How much light you have depends on whether or not those CFL bulbs have good reflectors or not, and whether they are mounted horizontally or vertically over the tank. And, the amount of light you have drops roughly proportional to the distance from the lights to the substrate squared. (At 10 inches the light intensity is 4 times as high as it is at 20 inches.)

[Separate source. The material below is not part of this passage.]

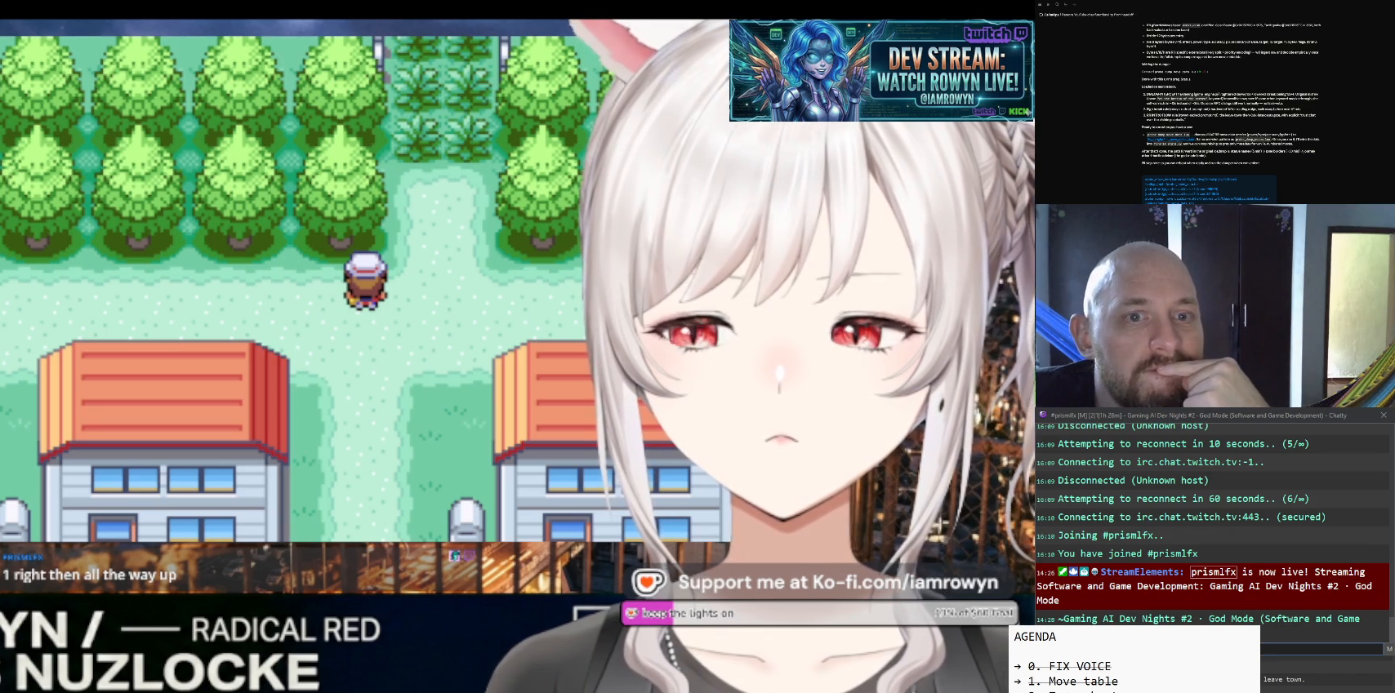
{"buttons": ["DPAD_RIGHT"], "events": []}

So, can you describe your light fixture better, and post a photo of the bulbs in position in the light? And, does it sit directly on top of the tank or is it suspended some distance above the top of the tank?


----------



## DrMiller357 (May 16, 2011)

The cfls are mounted vertically but has little reflection(just the lightly colored wood casing), they are 2 inches above the water and 15 inches from the substrate. I will try and post a picture if i can find the memory card for my camera.


----------



## pejerrey (Dec 5, 2011)

Besides the joke above, IMO it's easier to have low light because the tank "metabolism" possibly needs less inputs. I mean ferts, co2, water changes, trimming cleaning glass, fight algae, etc. The catch is that you may not be able to grow whatever you want but you will still have a few nice things to grow besides Anubias and moss.

In my experience:

Inert substrate+ High light +ferts+lot of co2+weekly 30% water change and trimming + never ending algae bloom.









---------
Inert substrate+low light. No ferts, no co2, no algae blooms. 25% gal Water change every 2 months, no trimming yet, no glass cleaning yet. Few months old.


----------



## DrMiller357 (May 16, 2011)

Yea i will probly lower my light, i dont think im growing anything that requires high light. But would like to try at least for awhile to see how it goes.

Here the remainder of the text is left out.